A computer exploit usually refers to vulnerability on software through which hackers can gain access to data. Usually, users are not even aware that such vulnerabilities exist and this puts them in a very precarious position. The problem is generally fixed by the developers, and they avail the safer software through updates. It is therefore incumbent upon the user to install updates to their software as soon as they are released.
As a safe measure, avoid downloading attachments from suspicious sources as they might just be what the hackers need to access your data. It is only by being vigilant and staying up to date that you can protect your data from unwanted access. You will also do yourself a great favor by installing a premium anti-virus program on your devices as it will keep the hackers at bay. Be sure to visit www.norton.com/setup for more information on how to go about this.
Identity theft is one of the most downplayed yet incredibly risky threats to your data security. As can be inferred from the name, it involves impersonation. Usually the hacker or criminal will gain your personal data and use it for their own financial gain. They can use your passwords to gain access to your accounts, and then proceed to make purchases or borrow loans in your name.

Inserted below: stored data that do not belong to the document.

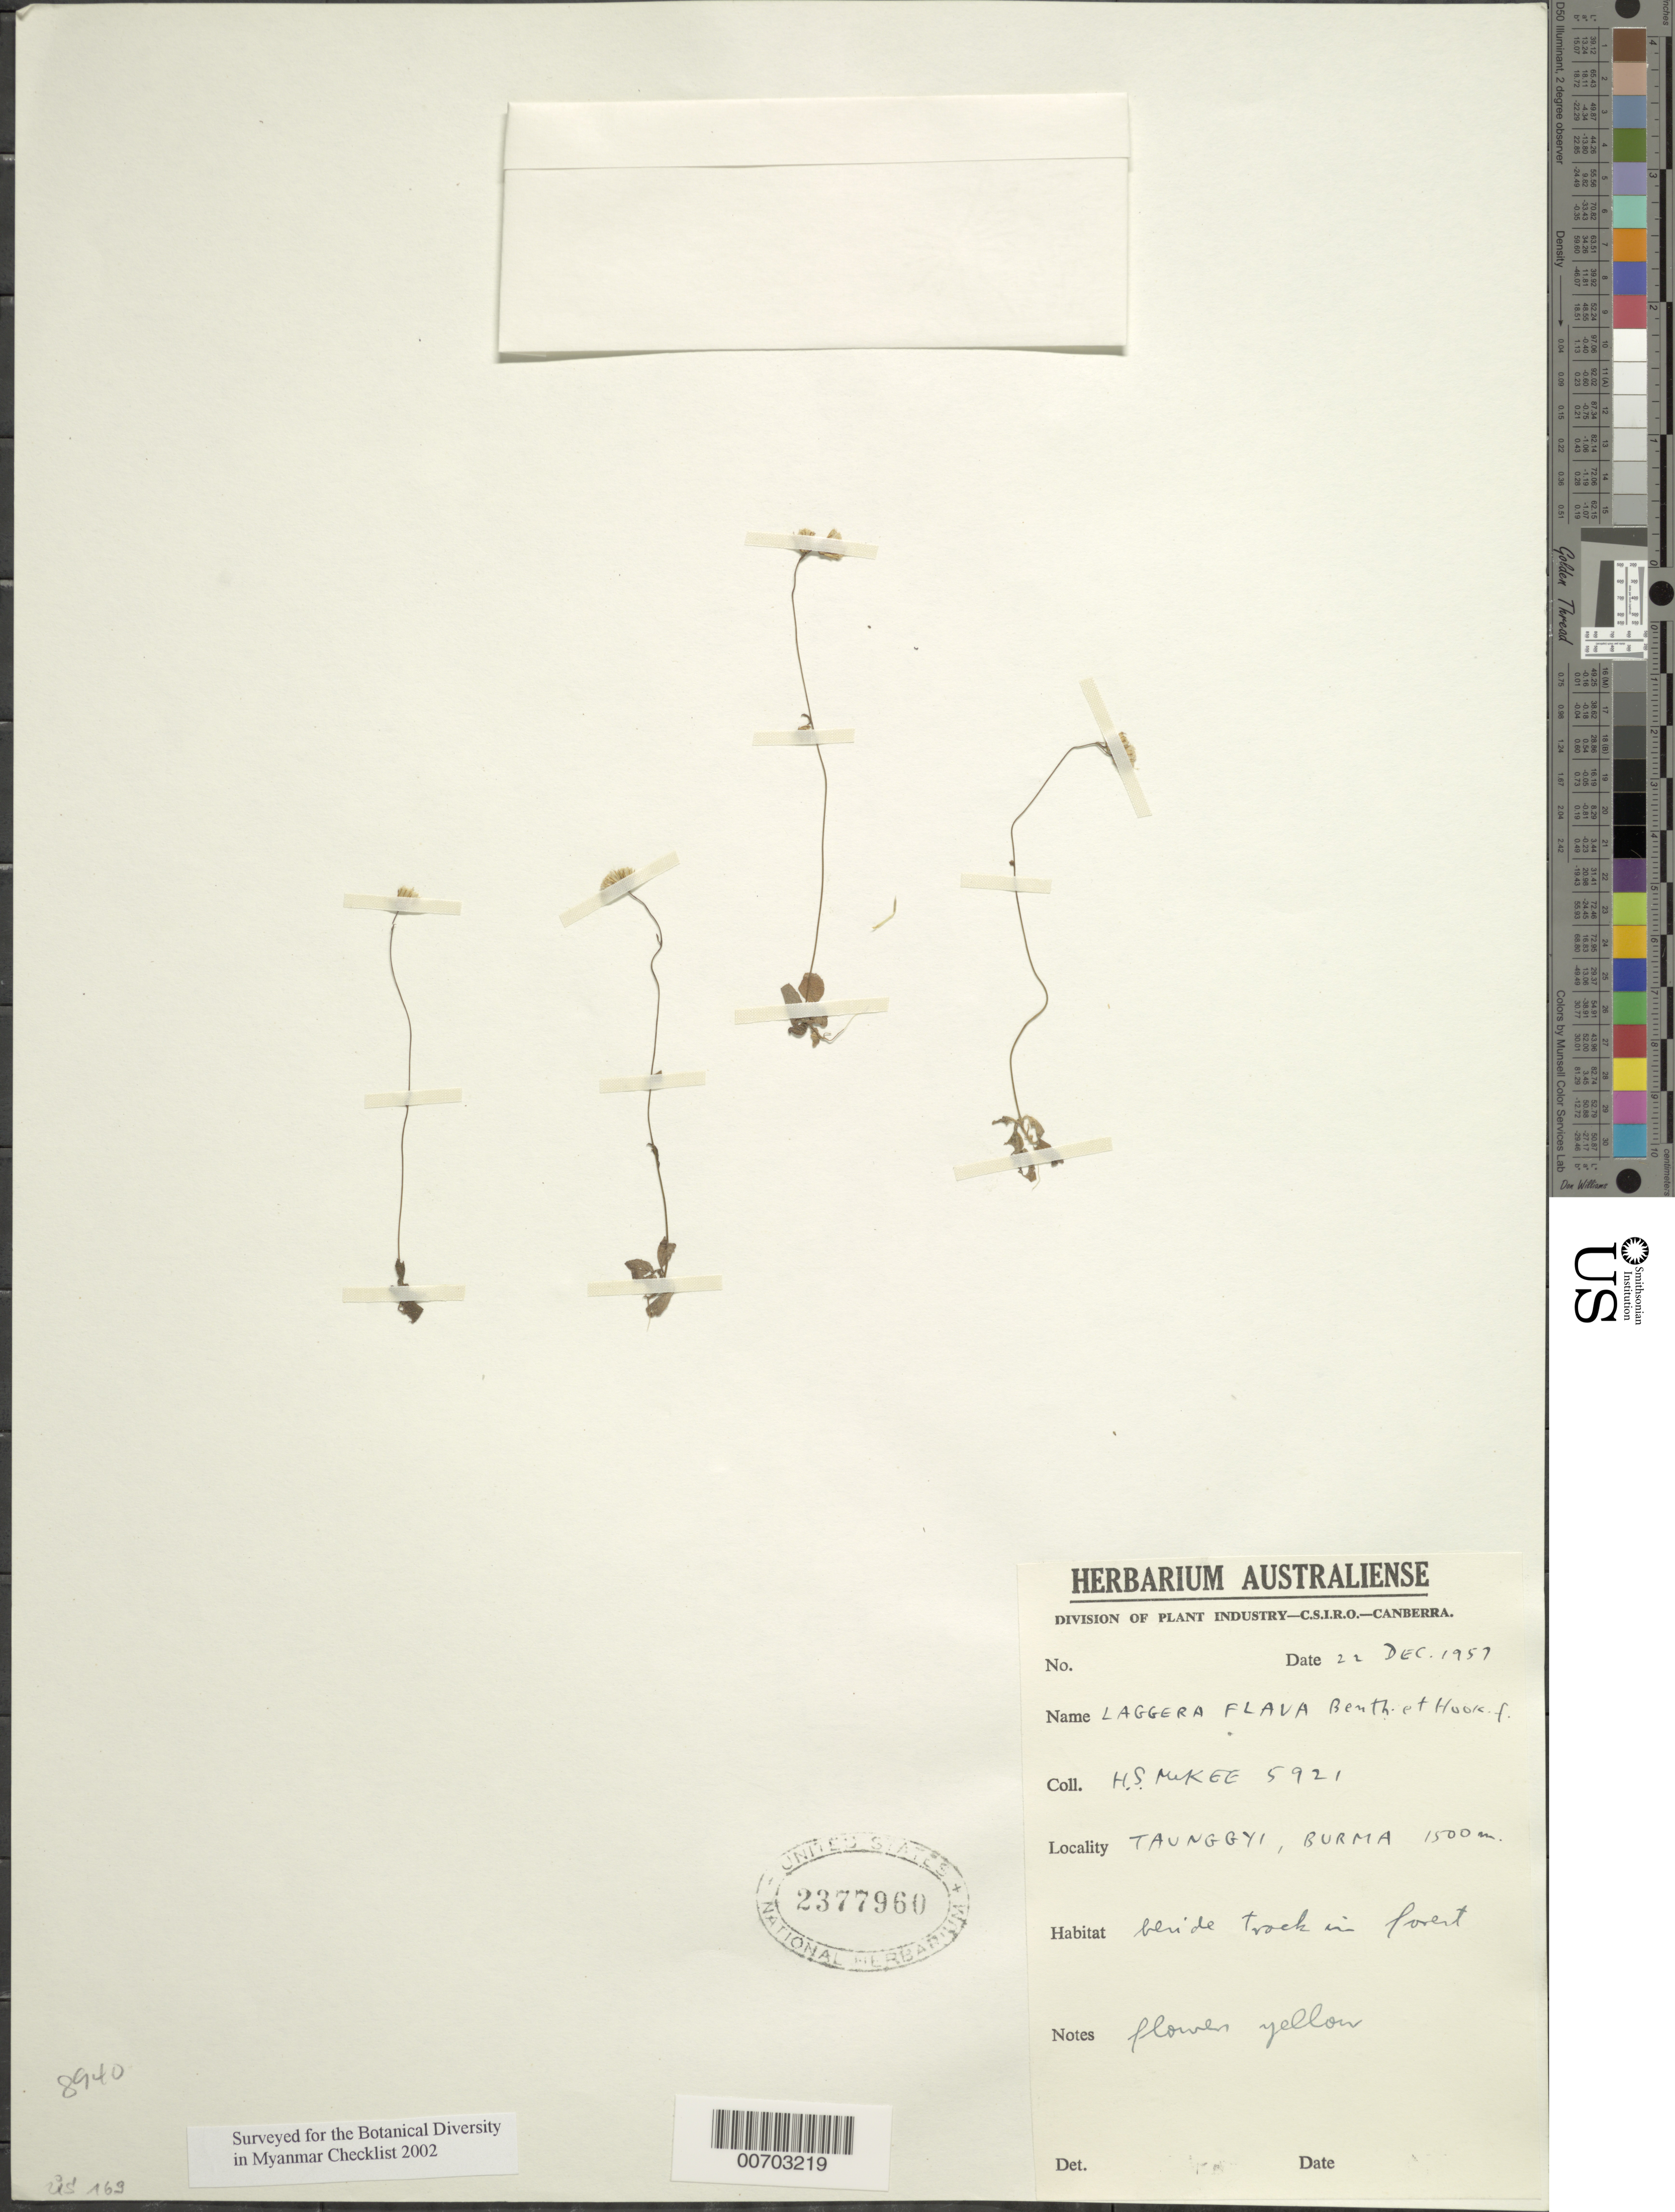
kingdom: Plantae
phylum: Tracheophyta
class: Magnoliopsida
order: Asterales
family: Asteraceae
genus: Laggera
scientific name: Laggera flava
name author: Benth. & Hook. f.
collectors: Mukee, H.S.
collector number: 5921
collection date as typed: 21 Dec 1957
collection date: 1957-12-21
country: Myanmar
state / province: Shan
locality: Taunggyi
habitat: Forest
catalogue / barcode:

Signs that you may be a victim of identity fraud include strange purchases made in your name, inexplicable transactions carried out using your cards or even not getting your bills when you should. Identity theft can indeed have far reaching financial consequences.
To protect yourself, make sure that all your cards and accounts are protected using passwords, preferably different passwords for different accounts. Additionally, steer clear of shady websites, and never give out your passwords or PINs under any circumstances. Ensure that your devices are properly protected from unwanted access using superior quality software. Finally, always carry few cards with you so that you know when one is missing
Spoofing refers to impersonation by a hacker of another website or device on a network. They will often pick a device or website that you trust, which means that you are more likely to divulge sensitive information without raising an eyebrow. Usually, spoofing involves emails, IPs and DNS.
The only way to spot spoofing is by being very keen. If you get an email from a source you trust, but the email asks for very sensitive information, you need to be very wary before you respond. The same also goes for websites that you trust-if the site starts behaving strangely, then you need to be on your guard. Make use of quality software to protect your information as well.
Mobile malware can be frustrating to say the least. The virus can be in a file or you might have a whole app corrupted. The tell-tale signs of mobile malware include slow performance and a fast- draining battery. They both occur due to the programs working in the background thus consuming a lot of charge and tying up other processes. You might also notice strange pop- ups in your device and mysterious increase in storage consumption. All of these often point to a device infested with a virus.
To protect yourself, you would be well advised to install high- quality anti- virus software. This will ensure that your phone is protected from malicious software at all times. Additionally, avoid visiting questionable sites and only install applications from reputable sources.